С глубокого поворота шоссе оставшиеся позади редкие мигающие огни кварталов новостройки увиделись далеко, как под крылом самолета. Крупные снежинки издали пулями неслись в ветровое стекло, вблизи ластясь, припадая к нему, и дворники стирали и стирали их.
— Больше года, как Веры Константиновны нет, — сказал Анатолий Сергеевич. — Думаешь, мне легко было услышать, чем она больна, там узнать о ее смерти? Может быть, по душе она мне больше всех родной была. И виноват перед ней, и теперь уж не искупить… А он что ж — живет, как хочет… Денег не хватает? И никому их не хватает. Зато сам себе хозяин. Не это ли самая большая роскошь в наше время?
— Что ты понимаешь;— дрогнувшим голосом сказала она. — Он и сам не видит, как все у него пошло насмарку. Пишет мало, нужных людей находить и подлаживаться к ним не научился, а без этого умения в наше время прожить, трудно…
Анатолий Сергеевич махнул рукой.
— Осмыслить современность, и тем более в художественной форме, — вот что трудно. Для этого талант большой нужен…
— …И у Аленки этот вахлак!
— Что ты все драматизируешь? Нормальный парень. Не из маменькиных сынков, конечно… И в шахматы вон как играет. — Анатолий Сергеевич усмехнулся, вспомнив свое поражение, и тут же пожалел об этом.
— Шахматы, шахматы, — с отчаянием повторила Ирина Сергеевна и, будто в шахматах найдя повод, глухо, давясь слезами, зарыдала.

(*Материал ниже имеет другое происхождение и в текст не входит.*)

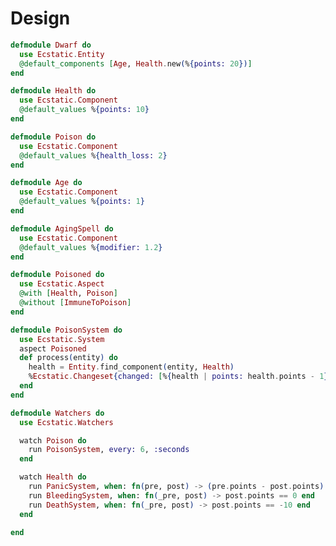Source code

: * Design
#+BEGIN_SRC elixir
  defmodule Dwarf do
    use Ecstatic.Entity
    @default_components [Age, Health.new(%{points: 20})]
  end

  defmodule Health do
    use Ecstatic.Component
    @default_values %{points: 10}
  end

  defmodule Poison do
    use Ecstatic.Component
    @default_values %{health_loss: 2}
  end

  defmodule Age do
    use Ecstatic.Component
    @default_values %{points: 1}
  end

  defmodule AgingSpell do
    use Ecstatic.Component
    @default_values %{modifier: 1.2}
  end

  defmodule Poisoned do
    use Ecstatic.Aspect
    @with [Health, Poison]
    @without [ImmuneToPoison]
  end

  defmodule PoisonSystem do
    use Ecstatic.System
    aspect Poisoned
    def process(entity) do
      health = Entity.find_component(entity, Health)
      %Ecstatic.Changeset{changed: [%{health | points: health.points - 1}]}
    end
  end

  defmodule Watchers do
    use Ecstatic.Watchers

    watch Poison do
      run PoisonSystem, every: 6, :seconds
    end

    watch Health do
      run PanicSystem, when: fn(pre, post) -> (pre.points - post.points) > 30 end
      run BleedingSystem, when: fn(_pre, post) -> post.points == 0 end
      run DeathSystem, when: fn(_pre, post) -> post.points == -10 end
    end

  end
#+END_SRC

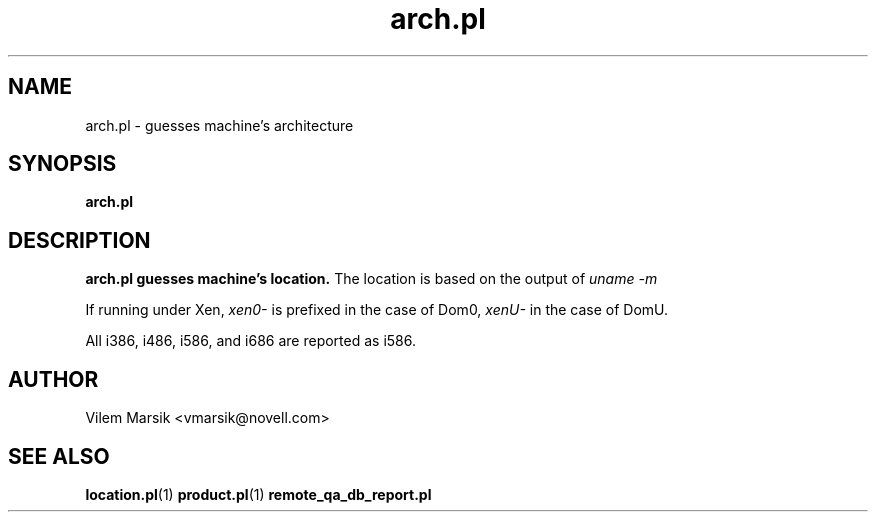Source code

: .\" Process this file with
.\" groff -man -Tascii arch.pl.1
.\"
.TH "arch.pl" "1"
.SH NAME
arch.pl \- guesses machine's architecture
.SH SYNOPSIS
.B arch.pl
.SH DESCRIPTION
.B arch.pl guesses machine's location.
The location is based on the output of
.I uname -m

If running under Xen,
.I xen0-
is prefixed in the case of Dom0,
.I xenU-
in the case of DomU.

All i386, i486, i586, and i686 are reported as i586.

.SH AUTHOR
Vilem Marsik <vmarsik@novell.com>

.SH "SEE ALSO"
.BR location.pl (1)
.BR product.pl (1)
.BR remote_qa_db_report.pl
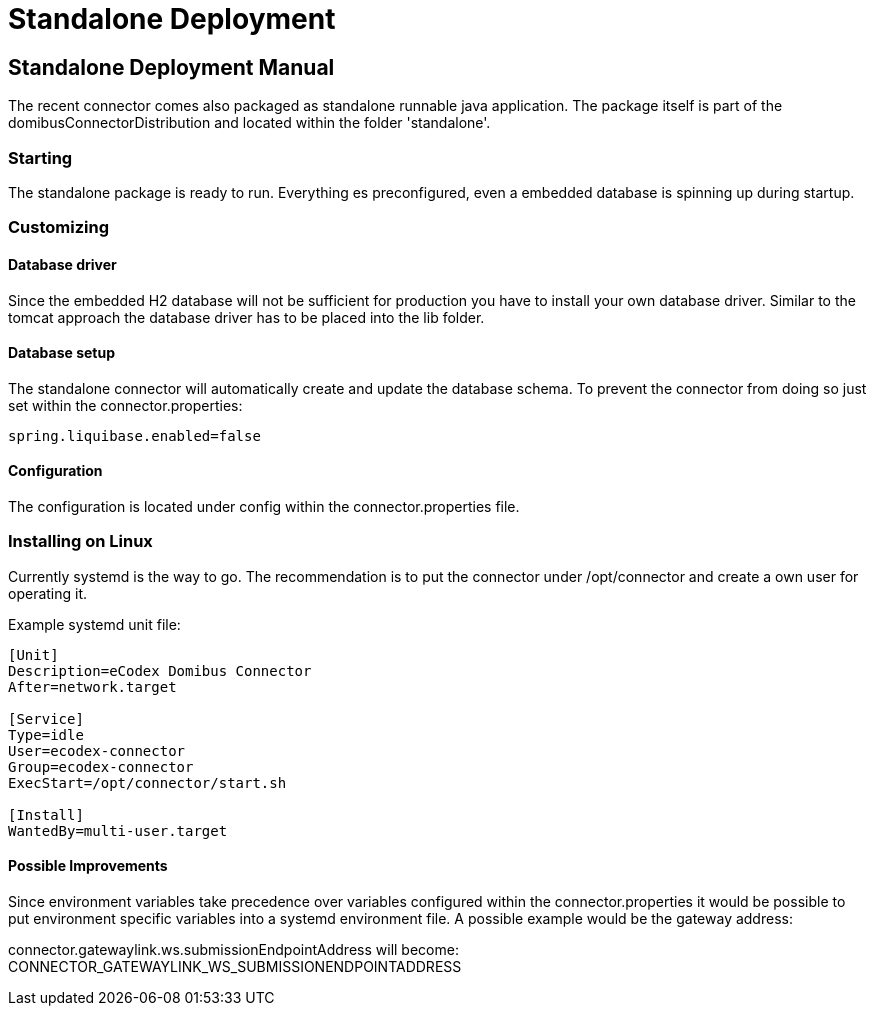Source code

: :description: The connector backend configuration manual
:library: Asciidoctor
:stylesheet: asciidoc.css

:imgdir: ../resources/images/
:imagesdir: ../{imgdir}

= Standalone Deployment


== Standalone Deployment Manual

The recent connector comes also packaged as standalone runnable java application. The package itself
is part of the domibusConnectorDistribution and located within the folder 'standalone'.


=== Starting
The standalone package is ready to run. Everything es preconfigured, even a embedded database is spinning up during startup.

=== Customizing

==== Database driver
Since the embedded H2 database will not be sufficient for production you have to install your own database driver.
Similar to the tomcat approach the database driver has to be placed into the lib folder.

==== Database setup
The standalone connector will automatically create and update the database schema. To prevent the connector from doing so just set
within the connector.properties:

....
spring.liquibase.enabled=false
....

==== Configuration
The configuration is located under config within the connector.properties file.

=== Installing on Linux

Currently systemd is the way to go. The recommendation is to put the connector under /opt/connector and
create a own user for operating it.

Example systemd unit file:

----
[Unit]
Description=eCodex Domibus Connector
After=network.target

[Service]
Type=idle
User=ecodex-connector
Group=ecodex-connector
ExecStart=/opt/connector/start.sh

[Install]
WantedBy=multi-user.target
----

==== Possible Improvements
Since environment variables take precedence over variables configured within the connector.properties
it would be possible to put environment specific variables into a systemd environment file.
A possible example would be the gateway address:

connector.gatewaylink.ws.submissionEndpointAddress will become: CONNECTOR_GATEWAYLINK_WS_SUBMISSIONENDPOINTADDRESS
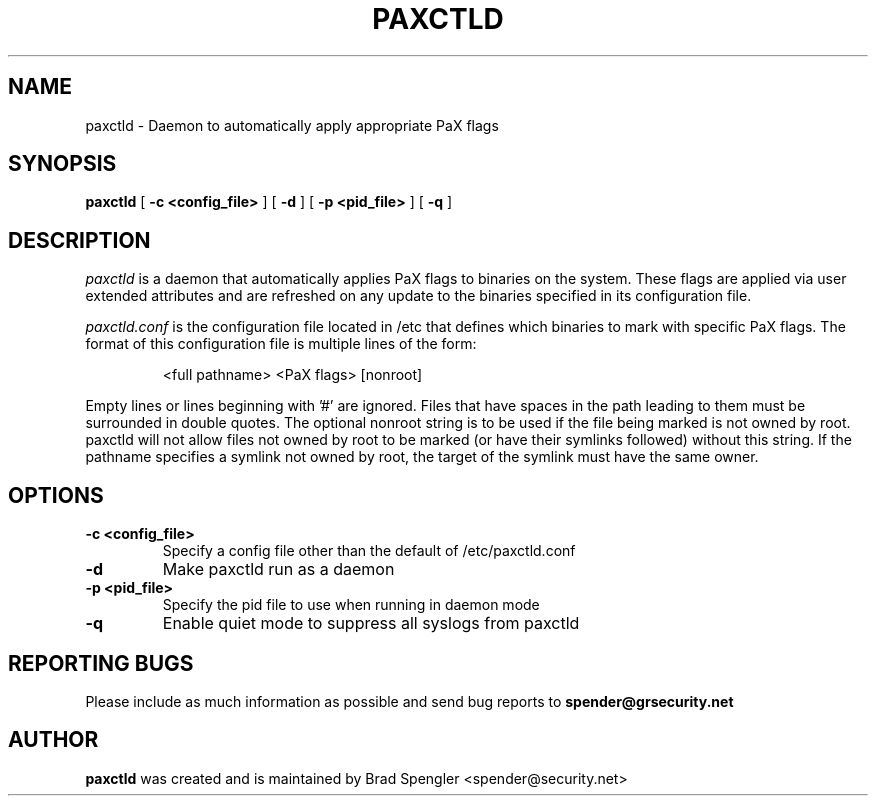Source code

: .TH PAXCTLD 8
.SH NAME
paxctld \- Daemon to automatically apply appropriate PaX flags
.SH SYNOPSIS
.B paxctld
[
.B \-c <config_file>
]
[
.B \-d
]
[
.B \-p <pid_file>
]
[
.B \-q
]

.SH DESCRIPTION

.I paxctld
is a daemon that automatically applies PaX flags to binaries on
the system.  These flags are applied via user extended attributes
and are refreshed on any update to the binaries specified in
its configuration file.

.I paxctld.conf
is the configuration file located in /etc that defines which
binaries to mark with specific PaX flags.  The format of this
configuration file is multiple lines of the form:

.RS
<full pathname> <PaX flags> [nonroot]
.RE

Empty lines or lines beginning with '#' are ignored.  Files
that have spaces in the path leading to them must be surrounded
in double quotes. The optional nonroot string is to be used if
the file being  marked is not owned by root.  paxctld will not
allow files not owned by root to be marked (or have their
symlinks followed) without this string.  If the pathname
specifies a symlink not owned by root, the target of the symlink
must have the same owner.

.SH OPTIONS
.TP

.B \-c <config_file>
Specify a config file other than the default of \%/etc/paxctld.conf
.TP

.B \-d
Make paxctld run as a daemon
.TP

.B \-p <pid_file>
Specify the pid file to use when running in daemon mode
.TP

.B \-q
Enable quiet mode to suppress all syslogs from paxctld

.SH REPORTING BUGS
Please include as much information as possible and send bug reports
to
.B spender@grsecurity.net

.SH AUTHOR
.B paxctld
was created and is maintained by Brad Spengler \%<spender@\grsecurity.net>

Он осторожно покосился на нее. Она сидела, отвернув голову, виском прижимаясь к стеклу дверцы; тело ее, спрятанное в шубу, вздрагивало.
— Я понимаю, хорошо понимаю, просто тебе не хочется, чтобы, Алена жила у нас… Для тебя моя дочь — обуза, — говорила она, всхлипывая.
До него доходил не столько смысл произносимых ею слов, сколько звуки ее плача, от которых ком подкатил ему к горлу. Он плавно сбросил скорость и притормозил у обочины, недалеко от путепровода над железной дорогой.
И сразу машина была схвачена ветром и снегом, то с завыванием, то со злым пришептыванием давившими на стекла, ломившимися внутрь, И от необузданности стихии, от вида проползавших внизу тускло-желтых квадратиков окон какого-то поезда и этого пологого откоса, бывшего когда-то дачной местностью, а теперь превращенного в черные груды полуразрушенных домов, связанных покореженной арматурой старых садов, от бессильно опущенных плеч жены Анатолий Сергеевич ощутил приступ тоски и словно бы разрыва со всем сущим.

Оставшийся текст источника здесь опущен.